There’s no real decent story being told here, is Home Team about Sean trying to reconnect with his kid? Well if that’s the goal they sucked at it because those two have maybe 3 scenes together if they’re lucky. Is Home Team just telling the story of what happened? No, god no, oh god no. Does Sean learn a lesson about how to treat people better or maybe even have to atone for his scandal? No, indeed the very scandal that caused Sean Payton to be put in this situation is basically just window dressing and is never brought up by actual characters in the film. That’s how disconnected this thing is from what happened, they can’t even be bothered to make Home Team about the very scandal that made this story possible in the first place. 

You almost wanna say that they should’ve just removed the name Sean Payton and just done a generic film about some Superbowl coach teaching a children’s football team and getting into conflict with his assistant coach… oh wait, I forgot, there is no conflict here either. See, the kids’ team in Home Team is already being coached by a guy named Troy Lambert (Taylor Lautner) and you might think that there would be a conflict between Troy and Sean but you would be thinking like someone who actually cares about film and the art of storytelling… that’s not the Happy Madison way. Nope, Troy and Sean get along the entire time with no problems and it’s boring.
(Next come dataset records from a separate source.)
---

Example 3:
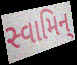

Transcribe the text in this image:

સ્વામિન્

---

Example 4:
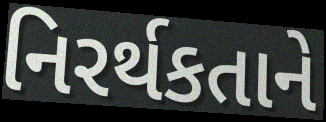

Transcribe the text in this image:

નિરર્થકતાને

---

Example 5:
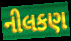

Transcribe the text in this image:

નીલકણ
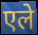
एले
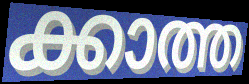
ക്കാത്ത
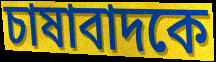
চাষাবাদকে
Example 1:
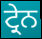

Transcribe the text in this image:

ਟ੍ਰੇਨ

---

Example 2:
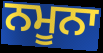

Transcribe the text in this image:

ਨਮੂਨਾ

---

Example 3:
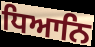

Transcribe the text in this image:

Look, I had absolutely no expectations for Home Team and yet somehow I’m still let down. It’s a bland, boring, unfunny and padded monster of a film that doesn’t know what the hell it wants to be. It certainly didn’t choose to be anything worth watching, that’s for damn sure. Once again, the people who made this and every other film by this specific company are delivering the bare minimum to technically count as a film with no effort put in. There are a thousand other great sports movies out there, go watch any of those instead of suffering through Home Team. Don’t encourage these people, they will never learn!